→ **Text segment**
1. Examination of the special report of the Board of Directors, drawn up by virtue of Article 604 of the Belgian Companies Code, clarifying the special circumstances in which the authorised capital can be used along with the reasons for doing so.
2. Renewal of the authorisation to the Board of Directors to use the authorised capital and corresponding amendment of the articles of association, specifically point 1 "Authorised Capital" under "TRANSITIONAL STIPULATIONS".
Pursuant to articles 603 and 604 of the Belgian Companies Code, the Extraordinary Shareholders' Meeting authorises the Board of Directors, for a term of five years as from the publication in the Annexes to Belgisch Staatsblad / Moniteur belge of the decision of 26 April 2017, to increase the capital of the company one or more times within the framework of the authorised capital by an overall amount not exceeding one million nine hundred and thirty-six thousand one hundred and seventy-three euros and seventy-three cents (EUR 1,936,173.73).
The Meeting accordingly decides to replace the existing text in point 1 "Authorised Capital", first paragraph, first sentence under "TRANSITIONAL STIPULATIONS" in the articles of association as follows:
"The Board of Directors may increase the authorised capital one or more times by an overall amount not exceeding one million nine hundred and thirty-six thousand one hundred and seventy-three euros and seventy-three cents (EUR 1,936,173.73) for a period of five years commencing on the date of publication in Belgisch Staatsblad / Moniteur belge of the decision of the Extraordinary Shareholders' Meeting of 26 April 2017."
The Extraordinary Shareholders' Meeting decides that the existing authorisation remains in force until the publication of the new authorisation in the Annexes to Belgisch Staatsblad / Moniteur belge, but in any case not after 20 May 2017.
3. Renewal of the authorisation to the Board of Directors to use the authorised capital after a public takeover bid and corresponding amendment of the articles of association, specifically point 1 "Authorised Capital" under "TRANSITIONAL STIPULATIONS".
Pursuant to article 607 of the Belgian Companies Code, the Extraordinary Shareholders' Meeting explicitly authorises the Board of Directors, for a term of three years commencing on 26 April 2017, to use the authorised capital from the date of the notification to the Company by Belgium's Banking, Finance and Insurance Commission of a public takeover bid on the shares of the Company.
The Meeting accordingly decides to replace the existing text in point 1 "Authorised Capital", fifth paragraph under "TRANSITIONAL STIPULATIONS", in the articles of association as follows:
"The Shareholders' Meeting expressly authorises the Board of Directors to increase the subscribed capital one or more times, commencing on the date of notification to the Company by Belgium's Banking, Finance and Insurance Commission of a public takeover bid on the shares of the Company, through contributions in cash with abolition or limitation of the pre-emptive right of the existing Shareholders or through contributions in kind, in accordance with Article 607 of the Belgian Companies Code. This authority is granted for a period of three years from 26 April 2017 and may be renewed."
4. Renewal of the authorisation to the Board of Directors to acquire the company's own shares and accordingly amendment of point 2. 'Acquisition of the company's own shares' under TRANSITIONAL STIPULATIONS as well as the deletion of Article 12, second paragraph, of the articles of association.

→ **Directions**
• a. Reproduce the stretch of the meeting resolutions from "The Extraordinary Shareholders' Meeting decides" through "of the Company.", word for word.
• b. Answer these questions from the meeting resolutions:
(i) For how many years may the Board of Directors increase the capital under the renewed authorised capital?
(ii) After what date can the existing authorisation no longer remain in force?
(iii) Under which article of the Belgian Companies Code is the Board authorised to use the authorised capital after a public takeover bid?

→ **Record extracts**
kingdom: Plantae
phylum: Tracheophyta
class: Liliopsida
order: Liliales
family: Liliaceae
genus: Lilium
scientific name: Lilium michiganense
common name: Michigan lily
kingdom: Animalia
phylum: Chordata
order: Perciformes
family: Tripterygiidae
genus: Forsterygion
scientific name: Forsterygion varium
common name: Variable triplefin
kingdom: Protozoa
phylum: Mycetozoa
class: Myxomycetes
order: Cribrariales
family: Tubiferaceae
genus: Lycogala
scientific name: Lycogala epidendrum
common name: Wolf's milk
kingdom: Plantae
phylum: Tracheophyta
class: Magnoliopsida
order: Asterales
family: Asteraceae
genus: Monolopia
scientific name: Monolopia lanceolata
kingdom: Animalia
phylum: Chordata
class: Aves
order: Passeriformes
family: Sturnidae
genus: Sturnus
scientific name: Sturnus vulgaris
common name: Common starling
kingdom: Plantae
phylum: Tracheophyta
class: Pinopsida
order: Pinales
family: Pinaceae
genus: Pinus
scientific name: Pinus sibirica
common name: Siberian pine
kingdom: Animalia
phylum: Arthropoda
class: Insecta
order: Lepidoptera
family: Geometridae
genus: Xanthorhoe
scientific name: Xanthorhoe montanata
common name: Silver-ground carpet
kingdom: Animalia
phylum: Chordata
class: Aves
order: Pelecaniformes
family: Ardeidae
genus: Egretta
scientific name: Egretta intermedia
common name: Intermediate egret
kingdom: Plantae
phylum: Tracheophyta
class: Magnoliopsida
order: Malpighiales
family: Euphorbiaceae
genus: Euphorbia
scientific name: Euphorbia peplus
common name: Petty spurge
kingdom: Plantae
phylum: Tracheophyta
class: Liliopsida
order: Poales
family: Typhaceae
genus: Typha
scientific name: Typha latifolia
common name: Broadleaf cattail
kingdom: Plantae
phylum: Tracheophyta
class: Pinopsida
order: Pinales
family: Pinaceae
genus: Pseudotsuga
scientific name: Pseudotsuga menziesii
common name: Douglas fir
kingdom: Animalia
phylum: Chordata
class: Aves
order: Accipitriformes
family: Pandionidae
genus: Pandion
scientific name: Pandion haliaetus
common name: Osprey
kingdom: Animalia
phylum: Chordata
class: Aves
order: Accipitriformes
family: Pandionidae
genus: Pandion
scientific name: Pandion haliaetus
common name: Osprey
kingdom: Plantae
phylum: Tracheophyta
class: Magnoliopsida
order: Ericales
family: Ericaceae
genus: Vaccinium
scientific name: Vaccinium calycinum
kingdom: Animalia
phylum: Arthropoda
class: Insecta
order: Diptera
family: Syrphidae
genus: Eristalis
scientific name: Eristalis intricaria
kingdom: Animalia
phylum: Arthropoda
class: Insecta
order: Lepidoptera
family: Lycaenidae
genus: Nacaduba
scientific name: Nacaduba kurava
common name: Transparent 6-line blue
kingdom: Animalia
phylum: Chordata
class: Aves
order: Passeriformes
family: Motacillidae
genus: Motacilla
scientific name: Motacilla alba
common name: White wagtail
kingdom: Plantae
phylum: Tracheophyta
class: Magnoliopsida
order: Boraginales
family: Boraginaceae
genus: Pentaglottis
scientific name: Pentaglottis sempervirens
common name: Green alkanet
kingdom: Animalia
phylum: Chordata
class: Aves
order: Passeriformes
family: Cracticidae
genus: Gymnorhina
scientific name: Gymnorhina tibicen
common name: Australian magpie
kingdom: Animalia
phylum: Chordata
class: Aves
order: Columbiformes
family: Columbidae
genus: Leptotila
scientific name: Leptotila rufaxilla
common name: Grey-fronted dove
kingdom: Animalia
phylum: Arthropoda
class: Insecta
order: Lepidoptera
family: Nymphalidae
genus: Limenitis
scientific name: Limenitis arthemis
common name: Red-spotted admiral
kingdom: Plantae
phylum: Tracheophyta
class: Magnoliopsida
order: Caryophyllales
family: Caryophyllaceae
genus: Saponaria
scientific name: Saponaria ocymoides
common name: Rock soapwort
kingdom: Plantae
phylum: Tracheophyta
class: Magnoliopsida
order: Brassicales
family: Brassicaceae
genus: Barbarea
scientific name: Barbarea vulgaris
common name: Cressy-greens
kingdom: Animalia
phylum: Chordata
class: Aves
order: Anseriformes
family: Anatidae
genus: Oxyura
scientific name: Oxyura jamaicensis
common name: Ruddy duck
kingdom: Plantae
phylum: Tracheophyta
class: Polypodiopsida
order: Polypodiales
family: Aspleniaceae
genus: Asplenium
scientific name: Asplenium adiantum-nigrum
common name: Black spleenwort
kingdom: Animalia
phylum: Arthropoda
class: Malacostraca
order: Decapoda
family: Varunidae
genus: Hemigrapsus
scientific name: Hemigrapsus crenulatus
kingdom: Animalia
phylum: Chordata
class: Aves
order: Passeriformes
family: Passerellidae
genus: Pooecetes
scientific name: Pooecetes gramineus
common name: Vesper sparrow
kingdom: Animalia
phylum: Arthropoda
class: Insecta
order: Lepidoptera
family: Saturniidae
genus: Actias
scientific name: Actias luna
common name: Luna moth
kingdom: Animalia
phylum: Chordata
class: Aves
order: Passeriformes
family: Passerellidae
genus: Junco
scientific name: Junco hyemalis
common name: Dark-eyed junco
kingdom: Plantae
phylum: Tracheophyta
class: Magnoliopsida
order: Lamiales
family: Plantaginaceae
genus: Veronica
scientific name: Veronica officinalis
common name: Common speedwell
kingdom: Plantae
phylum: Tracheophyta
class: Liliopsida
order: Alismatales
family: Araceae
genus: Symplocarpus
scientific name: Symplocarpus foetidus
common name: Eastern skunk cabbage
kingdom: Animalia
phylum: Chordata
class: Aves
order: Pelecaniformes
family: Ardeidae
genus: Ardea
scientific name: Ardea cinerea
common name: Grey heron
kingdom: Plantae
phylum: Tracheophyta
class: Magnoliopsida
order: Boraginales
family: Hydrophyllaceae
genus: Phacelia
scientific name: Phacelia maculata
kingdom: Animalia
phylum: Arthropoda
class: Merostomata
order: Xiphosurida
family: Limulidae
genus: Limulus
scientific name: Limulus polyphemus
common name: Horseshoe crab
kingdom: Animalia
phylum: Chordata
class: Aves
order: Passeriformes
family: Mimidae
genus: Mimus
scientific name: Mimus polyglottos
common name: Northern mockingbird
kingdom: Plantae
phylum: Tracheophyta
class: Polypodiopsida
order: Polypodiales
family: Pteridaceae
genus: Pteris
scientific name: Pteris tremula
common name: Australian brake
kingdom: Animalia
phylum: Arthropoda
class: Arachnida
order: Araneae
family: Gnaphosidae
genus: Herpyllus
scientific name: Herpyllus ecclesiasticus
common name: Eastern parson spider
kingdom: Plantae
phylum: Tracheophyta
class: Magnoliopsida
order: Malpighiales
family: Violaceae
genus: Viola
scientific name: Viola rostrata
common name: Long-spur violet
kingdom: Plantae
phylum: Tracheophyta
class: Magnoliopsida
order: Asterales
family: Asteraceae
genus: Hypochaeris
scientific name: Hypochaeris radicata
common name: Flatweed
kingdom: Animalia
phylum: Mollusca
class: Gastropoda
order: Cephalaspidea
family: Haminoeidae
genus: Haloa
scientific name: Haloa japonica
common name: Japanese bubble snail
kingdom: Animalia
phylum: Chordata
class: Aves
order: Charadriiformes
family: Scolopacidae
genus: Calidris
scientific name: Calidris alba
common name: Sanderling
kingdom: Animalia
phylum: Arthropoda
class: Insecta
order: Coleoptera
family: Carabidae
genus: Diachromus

→ **Results**
• a.
The Extraordinary Shareholders' Meeting decides that the existing authorisation remains in force until the publication of the new authorisation in the Annexes to Belgisch Staatsblad / Moniteur belge, but in any case not after 20 May 2017.
3. Renewal of the authorisation to the Board of Directors to use the authorised capital after a public takeover bid and corresponding amendment of the articles of association, specifically point 1 "Authorised Capital" under "TRANSITIONAL STIPULATIONS".
Pursuant to article 607 of the Belgian Companies Code, the Extraordinary Shareholders' Meeting explicitly authorises the Board of Directors, for a term of three years commencing on 26 April 2017, to use the authorised capital from the date of the notification to the Company by Belgium's Banking, Finance and Insurance Commission of a public takeover bid on the shares of the Company.

• b.
(i) Five years.
(ii) 20 May 2017.
(iii) Article 607.